Extracted data entries:
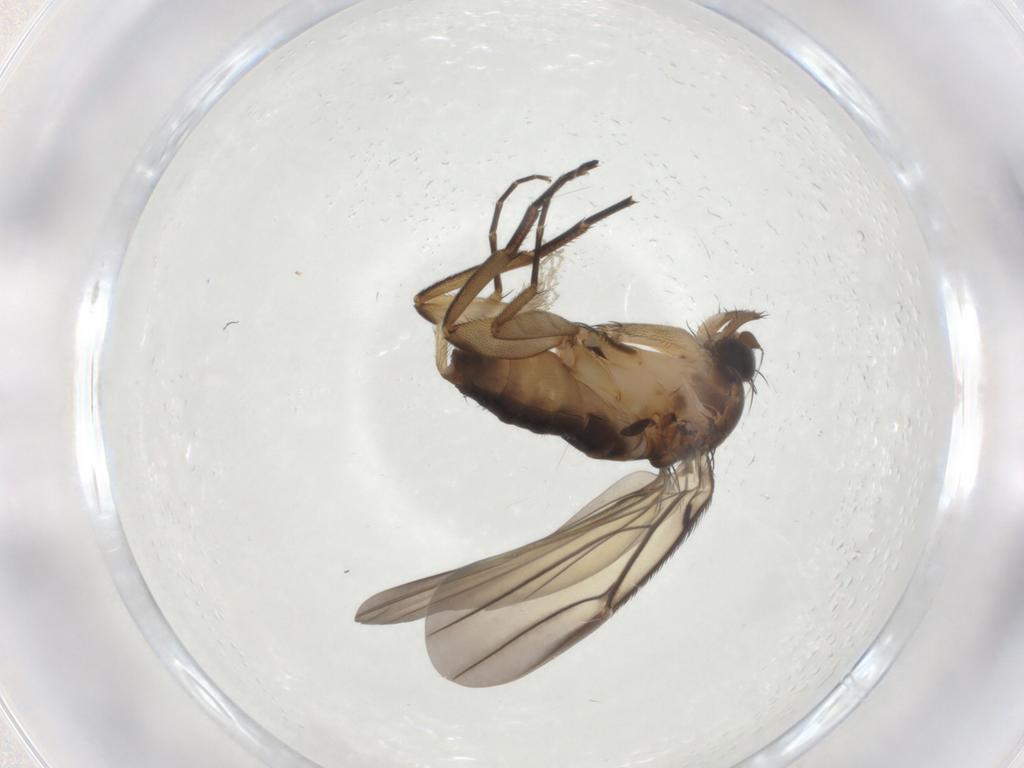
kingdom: Animalia
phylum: Arthropoda
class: Insecta
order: Diptera
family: Phoridae
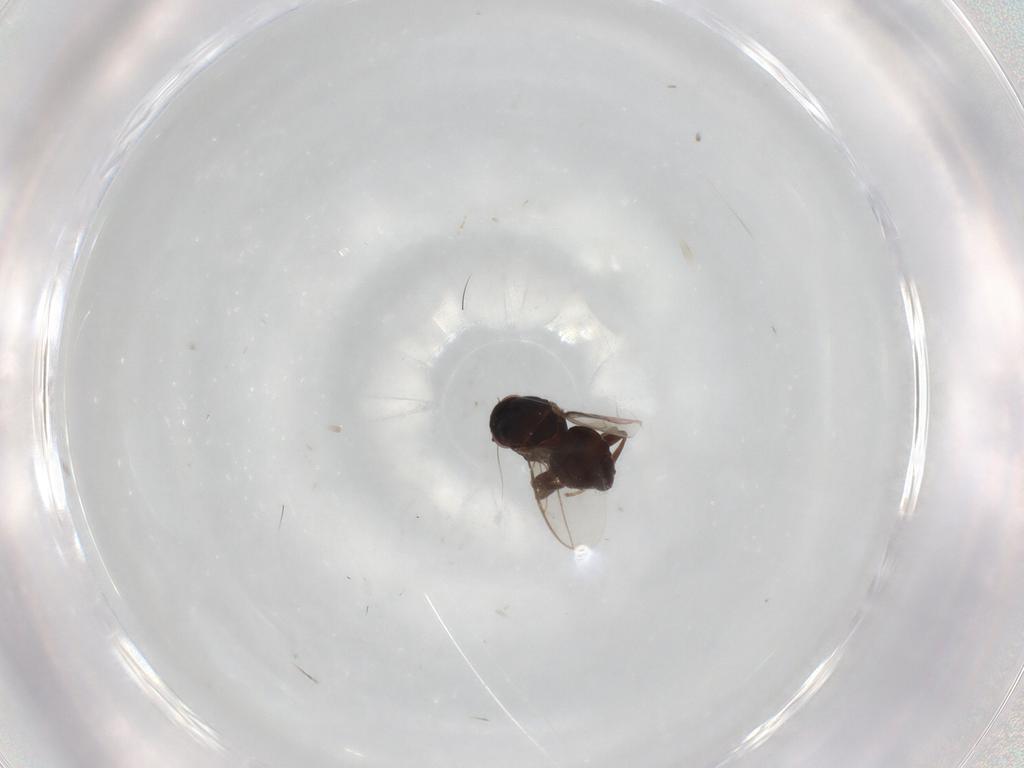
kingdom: Animalia
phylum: Arthropoda
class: Insecta
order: Diptera
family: Sphaeroceridae
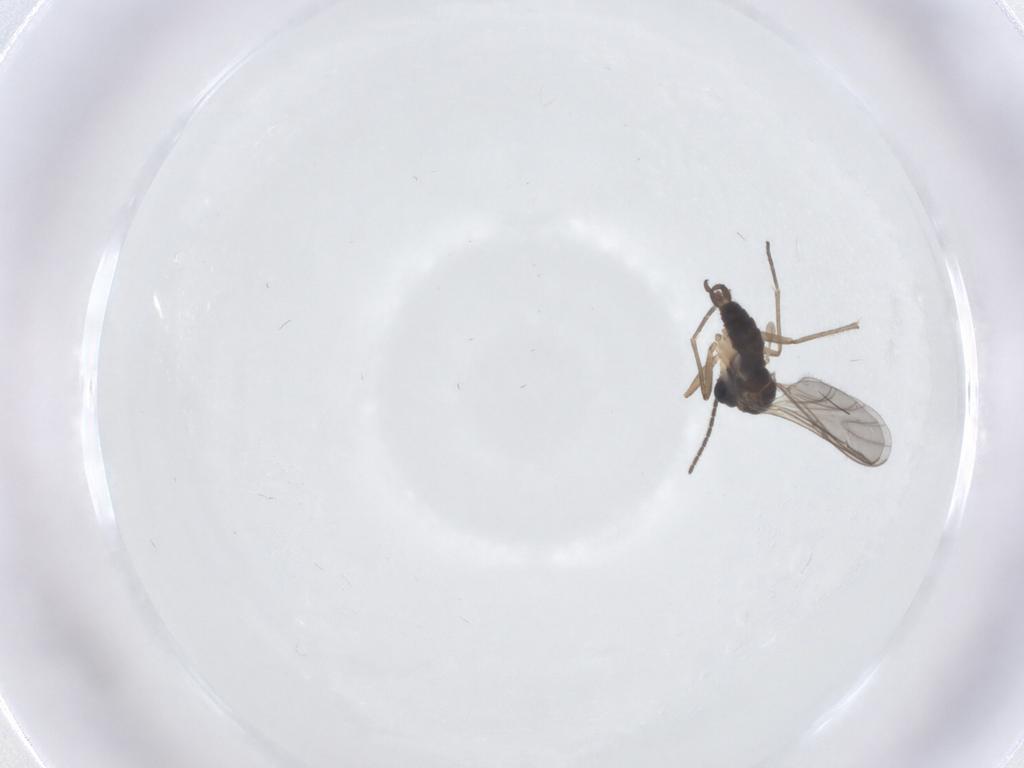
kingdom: Animalia
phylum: Arthropoda
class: Insecta
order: Diptera
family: Sciaridae
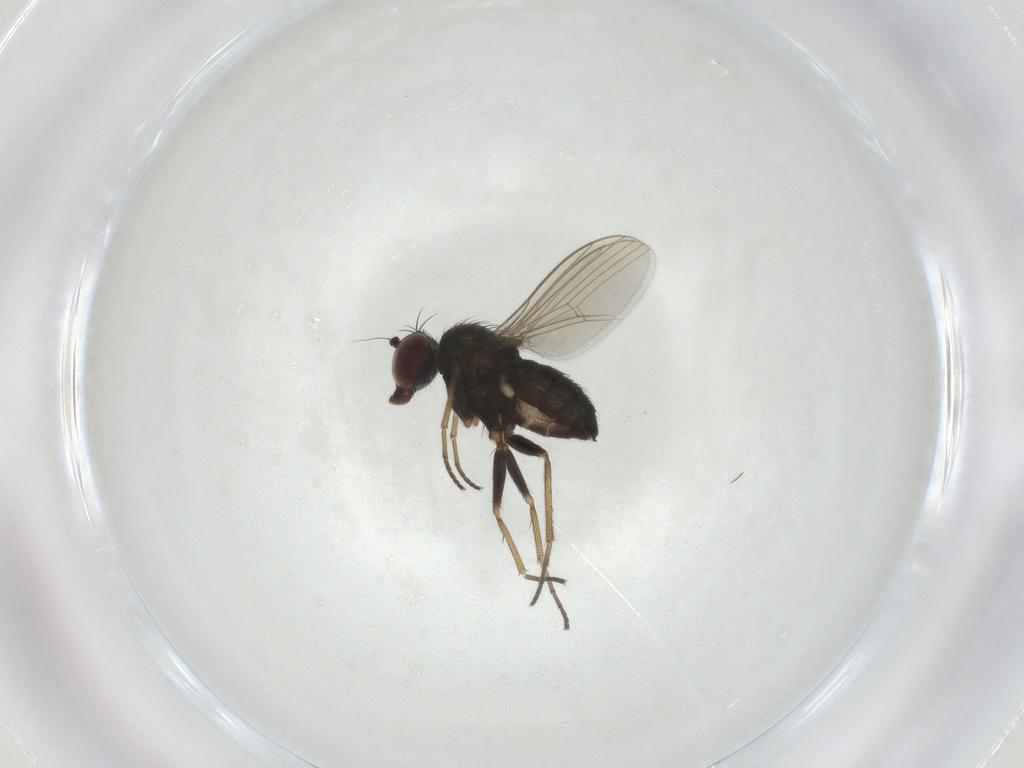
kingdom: Animalia
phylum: Arthropoda
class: Insecta
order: Diptera
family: Dolichopodidae
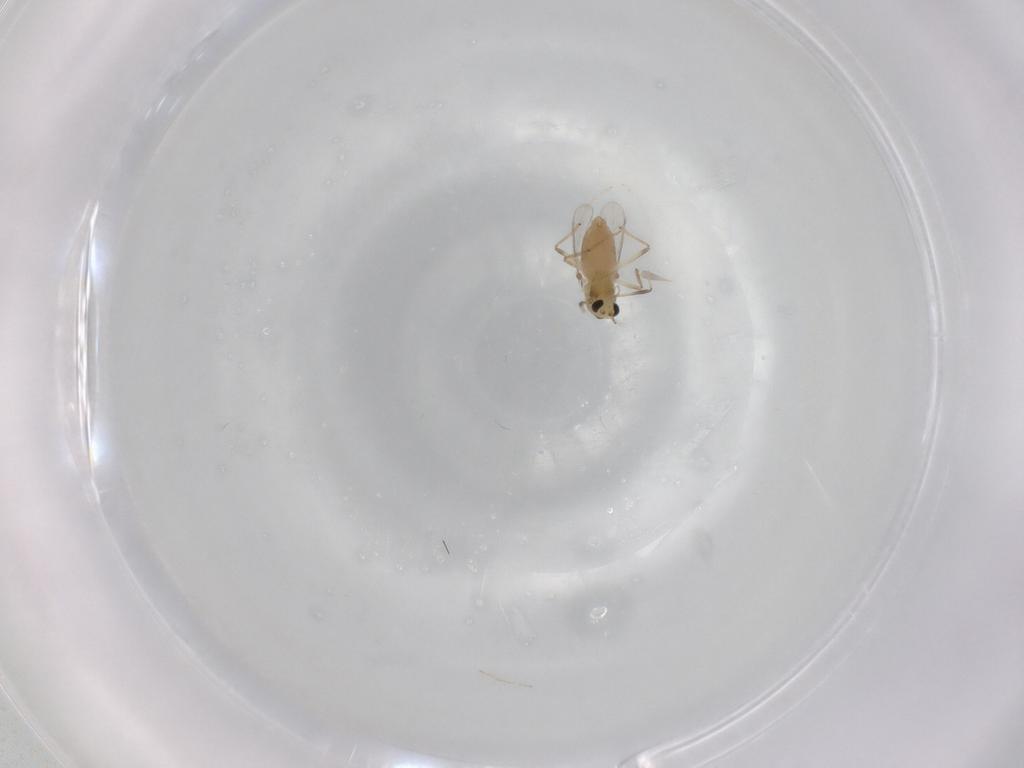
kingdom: Animalia
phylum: Arthropoda
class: Insecta
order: Diptera
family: Chironomidae
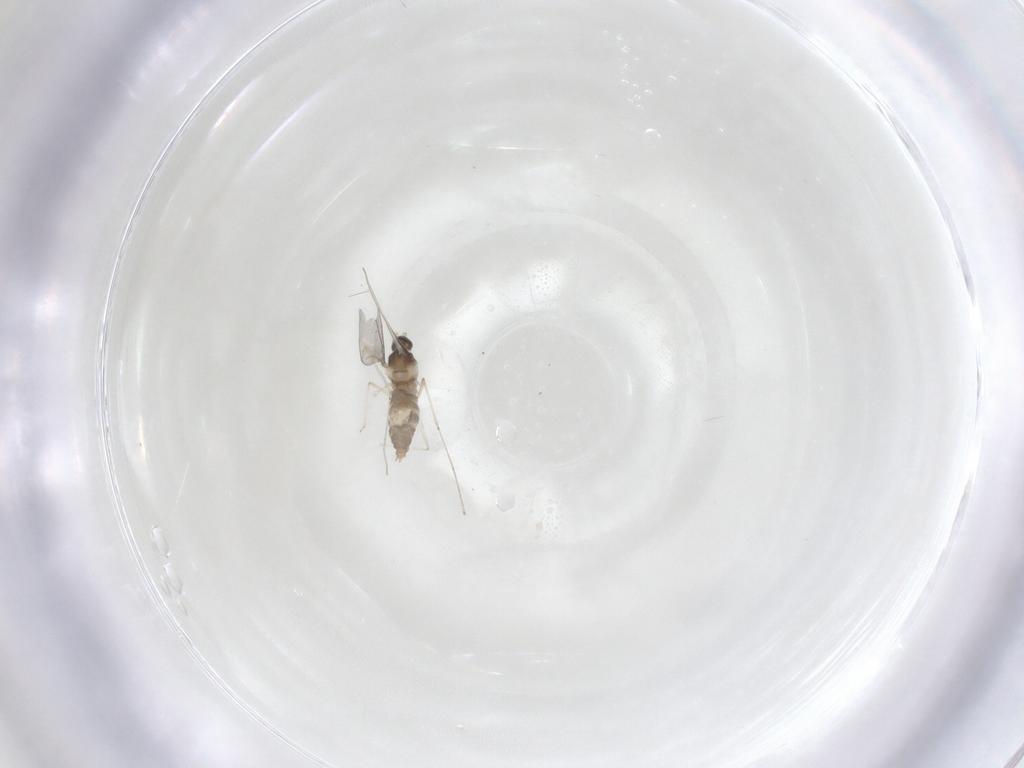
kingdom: Animalia
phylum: Arthropoda
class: Insecta
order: Diptera
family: Cecidomyiidae
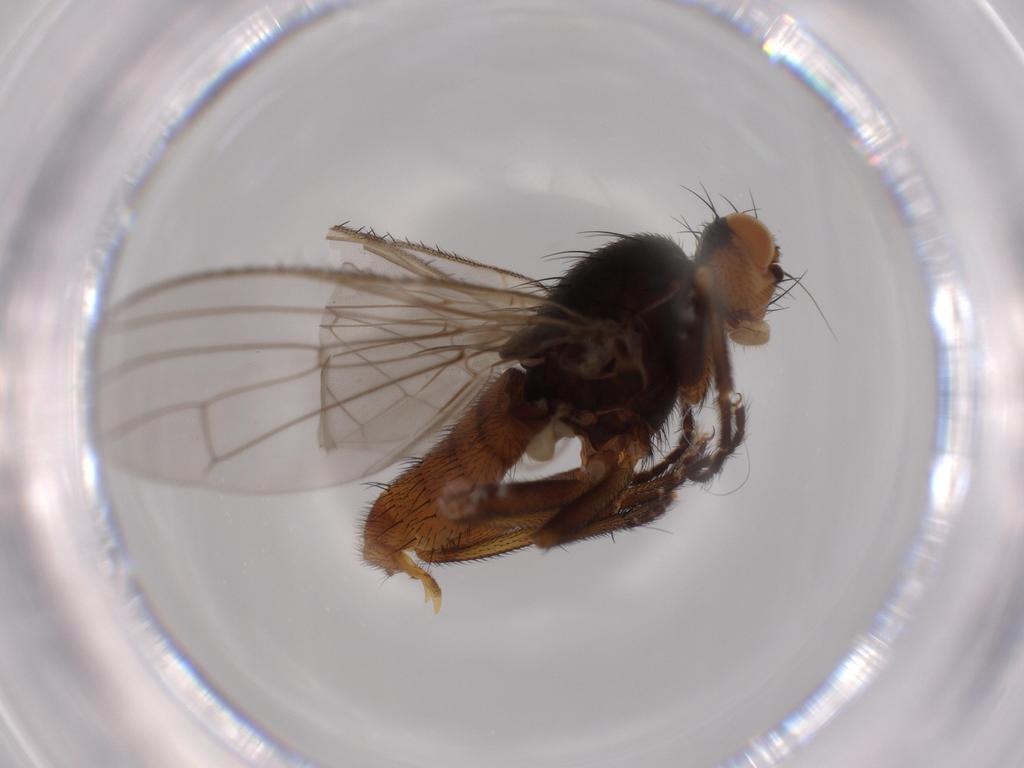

## INSTRUCTIONS FOR THE TASK
Recast all of the data above as a JSON list of strings, one string for each line, with blank lines omitted. Leave the pictures out of the list.

## RESULT
[
  "kingdom: Animalia",
  "phylum: Arthropoda",
  "class: Insecta",
  "order: Diptera",
  "family: Phoridae",
  "kingdom: Animalia",
  "phylum: Arthropoda",
  "class: Insecta",
  "order: Diptera",
  "family: Sphaeroceridae",
  "kingdom: Animalia",
  "phylum: Arthropoda",
  "class: Insecta",
  "order: Diptera",
  "family: Sciaridae",
  "kingdom: Animalia",
  "phylum: Arthropoda",
  "class: Insecta",
  "order: Diptera",
  "family: Dolichopodidae",
  "kingdom: Animalia",
  "phylum: Arthropoda",
  "class: Insecta",
  "order: Diptera",
  "family: Chironomidae",
  "kingdom: Animalia",
  "phylum: Arthropoda",
  "class: Insecta",
  "order: Diptera",
  "family: Cecidomyiidae"
]